Entries supplied:
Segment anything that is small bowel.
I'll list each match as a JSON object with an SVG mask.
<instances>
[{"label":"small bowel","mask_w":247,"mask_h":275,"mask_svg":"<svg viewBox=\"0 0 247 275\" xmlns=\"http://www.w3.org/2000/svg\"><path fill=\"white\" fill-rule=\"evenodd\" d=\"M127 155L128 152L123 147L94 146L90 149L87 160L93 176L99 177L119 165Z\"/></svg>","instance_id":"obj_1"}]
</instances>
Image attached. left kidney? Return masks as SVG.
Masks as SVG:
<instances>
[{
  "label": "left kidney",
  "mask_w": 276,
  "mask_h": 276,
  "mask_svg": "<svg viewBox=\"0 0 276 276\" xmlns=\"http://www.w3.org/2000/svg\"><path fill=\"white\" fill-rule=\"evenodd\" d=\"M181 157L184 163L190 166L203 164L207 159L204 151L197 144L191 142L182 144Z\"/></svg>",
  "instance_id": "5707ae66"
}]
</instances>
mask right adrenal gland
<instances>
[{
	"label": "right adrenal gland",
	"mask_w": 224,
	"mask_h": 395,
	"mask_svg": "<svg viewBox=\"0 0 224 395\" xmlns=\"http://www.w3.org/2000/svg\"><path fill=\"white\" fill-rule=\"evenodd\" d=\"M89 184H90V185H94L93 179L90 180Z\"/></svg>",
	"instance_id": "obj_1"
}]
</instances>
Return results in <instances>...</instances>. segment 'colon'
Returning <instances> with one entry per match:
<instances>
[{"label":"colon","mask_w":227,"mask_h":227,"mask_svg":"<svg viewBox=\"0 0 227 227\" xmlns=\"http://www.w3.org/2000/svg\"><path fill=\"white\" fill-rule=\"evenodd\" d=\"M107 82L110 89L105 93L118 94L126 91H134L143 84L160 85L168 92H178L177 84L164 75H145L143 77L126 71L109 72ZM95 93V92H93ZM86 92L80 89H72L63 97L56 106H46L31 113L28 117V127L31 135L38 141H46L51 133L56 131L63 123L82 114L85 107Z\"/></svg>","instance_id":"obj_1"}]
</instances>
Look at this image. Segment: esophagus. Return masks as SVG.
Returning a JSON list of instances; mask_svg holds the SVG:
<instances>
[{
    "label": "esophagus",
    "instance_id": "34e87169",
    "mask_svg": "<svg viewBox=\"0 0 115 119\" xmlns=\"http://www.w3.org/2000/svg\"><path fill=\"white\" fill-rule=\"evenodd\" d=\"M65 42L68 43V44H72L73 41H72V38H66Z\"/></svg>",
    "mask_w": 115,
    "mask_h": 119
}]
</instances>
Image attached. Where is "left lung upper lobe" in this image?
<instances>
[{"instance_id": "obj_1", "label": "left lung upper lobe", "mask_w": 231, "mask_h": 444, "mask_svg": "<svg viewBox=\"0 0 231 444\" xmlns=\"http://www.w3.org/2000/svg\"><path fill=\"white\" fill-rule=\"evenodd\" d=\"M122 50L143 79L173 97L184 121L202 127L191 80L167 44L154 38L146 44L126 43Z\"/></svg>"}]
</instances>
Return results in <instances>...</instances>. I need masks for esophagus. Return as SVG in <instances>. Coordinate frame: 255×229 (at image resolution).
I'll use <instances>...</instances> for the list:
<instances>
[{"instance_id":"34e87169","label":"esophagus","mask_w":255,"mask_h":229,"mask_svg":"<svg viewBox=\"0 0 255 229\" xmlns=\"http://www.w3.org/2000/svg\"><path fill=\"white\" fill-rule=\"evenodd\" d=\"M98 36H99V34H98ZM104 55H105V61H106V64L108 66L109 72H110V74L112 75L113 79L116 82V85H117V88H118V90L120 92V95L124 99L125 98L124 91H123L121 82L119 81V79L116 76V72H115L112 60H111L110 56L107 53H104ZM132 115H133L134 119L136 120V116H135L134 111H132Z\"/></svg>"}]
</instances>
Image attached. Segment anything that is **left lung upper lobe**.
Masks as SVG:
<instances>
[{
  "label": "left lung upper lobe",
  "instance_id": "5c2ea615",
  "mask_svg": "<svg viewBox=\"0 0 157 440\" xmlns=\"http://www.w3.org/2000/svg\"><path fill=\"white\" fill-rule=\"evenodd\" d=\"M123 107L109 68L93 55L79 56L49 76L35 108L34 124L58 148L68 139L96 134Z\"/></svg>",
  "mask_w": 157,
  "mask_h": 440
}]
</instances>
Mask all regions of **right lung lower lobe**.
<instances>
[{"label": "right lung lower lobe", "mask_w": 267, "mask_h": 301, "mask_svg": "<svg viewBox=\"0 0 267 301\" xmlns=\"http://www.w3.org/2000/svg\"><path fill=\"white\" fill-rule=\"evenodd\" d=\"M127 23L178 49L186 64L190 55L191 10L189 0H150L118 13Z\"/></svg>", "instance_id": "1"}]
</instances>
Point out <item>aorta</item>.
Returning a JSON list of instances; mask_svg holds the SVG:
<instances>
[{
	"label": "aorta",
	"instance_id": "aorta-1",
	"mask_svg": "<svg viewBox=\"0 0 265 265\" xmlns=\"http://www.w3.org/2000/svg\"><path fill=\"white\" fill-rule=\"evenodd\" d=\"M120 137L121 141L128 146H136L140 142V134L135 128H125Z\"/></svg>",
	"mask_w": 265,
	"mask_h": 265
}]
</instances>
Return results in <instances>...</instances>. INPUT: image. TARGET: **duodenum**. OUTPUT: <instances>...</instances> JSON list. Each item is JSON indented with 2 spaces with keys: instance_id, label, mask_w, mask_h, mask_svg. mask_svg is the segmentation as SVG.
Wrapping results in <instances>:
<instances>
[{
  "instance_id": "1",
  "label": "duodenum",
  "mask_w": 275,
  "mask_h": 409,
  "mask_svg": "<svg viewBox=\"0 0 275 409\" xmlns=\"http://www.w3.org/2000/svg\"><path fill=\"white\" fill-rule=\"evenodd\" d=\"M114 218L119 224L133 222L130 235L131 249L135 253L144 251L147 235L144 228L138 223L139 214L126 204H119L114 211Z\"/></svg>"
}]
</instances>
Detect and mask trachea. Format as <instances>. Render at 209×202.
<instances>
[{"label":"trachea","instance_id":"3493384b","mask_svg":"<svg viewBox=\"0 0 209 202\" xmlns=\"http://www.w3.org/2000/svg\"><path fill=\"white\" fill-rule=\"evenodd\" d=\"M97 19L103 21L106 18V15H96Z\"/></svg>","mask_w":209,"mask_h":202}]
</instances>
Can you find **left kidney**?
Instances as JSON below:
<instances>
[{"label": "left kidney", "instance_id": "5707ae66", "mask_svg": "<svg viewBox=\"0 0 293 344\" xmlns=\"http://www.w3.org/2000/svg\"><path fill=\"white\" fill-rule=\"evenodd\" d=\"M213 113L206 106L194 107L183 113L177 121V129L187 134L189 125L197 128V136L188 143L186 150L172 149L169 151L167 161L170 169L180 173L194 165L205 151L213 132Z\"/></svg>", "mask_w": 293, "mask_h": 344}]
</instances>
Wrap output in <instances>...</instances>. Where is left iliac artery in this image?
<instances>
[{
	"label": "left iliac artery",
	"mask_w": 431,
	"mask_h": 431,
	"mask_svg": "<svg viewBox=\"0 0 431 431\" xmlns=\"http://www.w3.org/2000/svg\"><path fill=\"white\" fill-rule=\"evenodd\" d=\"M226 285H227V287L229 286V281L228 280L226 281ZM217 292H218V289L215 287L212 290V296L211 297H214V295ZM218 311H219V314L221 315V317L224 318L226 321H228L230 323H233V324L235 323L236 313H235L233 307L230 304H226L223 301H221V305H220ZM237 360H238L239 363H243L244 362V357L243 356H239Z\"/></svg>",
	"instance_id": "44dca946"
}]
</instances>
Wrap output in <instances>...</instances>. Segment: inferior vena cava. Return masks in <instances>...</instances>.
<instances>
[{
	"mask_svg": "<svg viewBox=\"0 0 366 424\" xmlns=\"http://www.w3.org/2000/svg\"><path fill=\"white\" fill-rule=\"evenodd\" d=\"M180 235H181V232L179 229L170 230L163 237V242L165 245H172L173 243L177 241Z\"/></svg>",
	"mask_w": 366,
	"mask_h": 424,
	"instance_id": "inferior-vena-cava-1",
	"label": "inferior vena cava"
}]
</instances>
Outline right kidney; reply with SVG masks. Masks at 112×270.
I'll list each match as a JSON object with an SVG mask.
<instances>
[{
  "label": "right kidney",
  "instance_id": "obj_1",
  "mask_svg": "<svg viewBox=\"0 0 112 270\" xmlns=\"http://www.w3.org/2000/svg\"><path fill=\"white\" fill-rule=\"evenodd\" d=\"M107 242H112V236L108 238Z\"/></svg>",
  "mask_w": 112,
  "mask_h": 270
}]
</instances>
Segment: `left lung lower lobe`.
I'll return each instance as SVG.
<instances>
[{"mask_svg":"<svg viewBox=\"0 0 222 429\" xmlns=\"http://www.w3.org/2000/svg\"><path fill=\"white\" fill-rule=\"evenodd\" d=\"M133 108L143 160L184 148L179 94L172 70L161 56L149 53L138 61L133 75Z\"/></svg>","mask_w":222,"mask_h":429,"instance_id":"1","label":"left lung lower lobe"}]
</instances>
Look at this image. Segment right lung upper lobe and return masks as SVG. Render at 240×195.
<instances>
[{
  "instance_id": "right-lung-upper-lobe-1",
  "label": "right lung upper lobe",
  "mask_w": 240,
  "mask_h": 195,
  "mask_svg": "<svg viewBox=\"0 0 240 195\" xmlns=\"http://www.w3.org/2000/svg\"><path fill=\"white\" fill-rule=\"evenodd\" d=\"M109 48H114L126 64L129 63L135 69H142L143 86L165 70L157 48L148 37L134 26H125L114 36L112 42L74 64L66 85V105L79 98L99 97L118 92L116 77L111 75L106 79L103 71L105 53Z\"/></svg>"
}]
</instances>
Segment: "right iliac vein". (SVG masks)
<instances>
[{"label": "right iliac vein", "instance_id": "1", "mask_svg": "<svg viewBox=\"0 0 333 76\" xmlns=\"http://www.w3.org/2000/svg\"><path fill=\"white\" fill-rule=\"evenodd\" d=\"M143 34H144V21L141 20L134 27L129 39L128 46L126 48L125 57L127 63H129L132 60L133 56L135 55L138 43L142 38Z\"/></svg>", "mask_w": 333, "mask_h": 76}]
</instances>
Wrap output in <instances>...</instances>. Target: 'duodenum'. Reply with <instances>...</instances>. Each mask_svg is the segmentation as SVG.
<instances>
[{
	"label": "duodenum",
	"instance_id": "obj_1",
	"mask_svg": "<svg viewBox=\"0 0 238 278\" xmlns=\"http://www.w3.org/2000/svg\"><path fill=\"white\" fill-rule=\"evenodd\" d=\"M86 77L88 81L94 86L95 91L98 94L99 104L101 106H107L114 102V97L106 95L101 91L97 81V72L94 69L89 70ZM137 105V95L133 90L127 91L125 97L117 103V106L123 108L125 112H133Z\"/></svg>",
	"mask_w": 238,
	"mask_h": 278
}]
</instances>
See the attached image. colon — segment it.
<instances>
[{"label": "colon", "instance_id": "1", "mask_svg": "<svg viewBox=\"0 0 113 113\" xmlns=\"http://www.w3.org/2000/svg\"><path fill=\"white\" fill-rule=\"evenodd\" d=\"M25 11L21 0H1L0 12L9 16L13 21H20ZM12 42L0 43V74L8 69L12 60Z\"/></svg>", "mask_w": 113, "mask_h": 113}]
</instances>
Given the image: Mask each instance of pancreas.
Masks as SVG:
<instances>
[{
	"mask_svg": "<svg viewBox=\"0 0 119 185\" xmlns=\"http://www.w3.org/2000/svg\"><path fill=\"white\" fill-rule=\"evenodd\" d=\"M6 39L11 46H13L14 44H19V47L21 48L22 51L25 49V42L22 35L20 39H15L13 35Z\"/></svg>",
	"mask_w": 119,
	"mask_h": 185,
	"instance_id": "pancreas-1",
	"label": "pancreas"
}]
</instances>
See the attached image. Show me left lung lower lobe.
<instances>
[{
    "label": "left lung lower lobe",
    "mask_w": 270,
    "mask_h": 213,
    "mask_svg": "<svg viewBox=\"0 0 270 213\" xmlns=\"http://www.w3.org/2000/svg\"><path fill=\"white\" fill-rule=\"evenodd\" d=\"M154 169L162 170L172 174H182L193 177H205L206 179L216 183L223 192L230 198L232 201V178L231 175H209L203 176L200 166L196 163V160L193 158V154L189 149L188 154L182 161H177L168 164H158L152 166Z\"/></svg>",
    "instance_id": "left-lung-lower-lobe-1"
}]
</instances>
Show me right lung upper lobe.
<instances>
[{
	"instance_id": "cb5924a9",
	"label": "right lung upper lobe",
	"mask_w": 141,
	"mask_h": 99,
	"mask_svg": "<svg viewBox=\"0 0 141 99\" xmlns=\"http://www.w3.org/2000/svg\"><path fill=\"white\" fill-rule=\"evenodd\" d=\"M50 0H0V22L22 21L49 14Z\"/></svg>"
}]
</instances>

Task:
Gather every line above that contains the string "upper".

Final answer:
Image attached. Where is "left lung upper lobe" in this image?
[{"instance_id": "obj_1", "label": "left lung upper lobe", "mask_w": 231, "mask_h": 444, "mask_svg": "<svg viewBox=\"0 0 231 444\" xmlns=\"http://www.w3.org/2000/svg\"><path fill=\"white\" fill-rule=\"evenodd\" d=\"M122 50L143 79L173 97L184 121L202 127L191 80L167 44L154 38L146 44L126 43Z\"/></svg>"}]
Image attached. Segment anything that is **left lung upper lobe**.
  "label": "left lung upper lobe",
Look at this image. Segment right lung upper lobe and return masks as SVG. Render at 240×195.
  "instance_id": "right-lung-upper-lobe-1",
  "label": "right lung upper lobe",
Show me right lung upper lobe.
	"label": "right lung upper lobe",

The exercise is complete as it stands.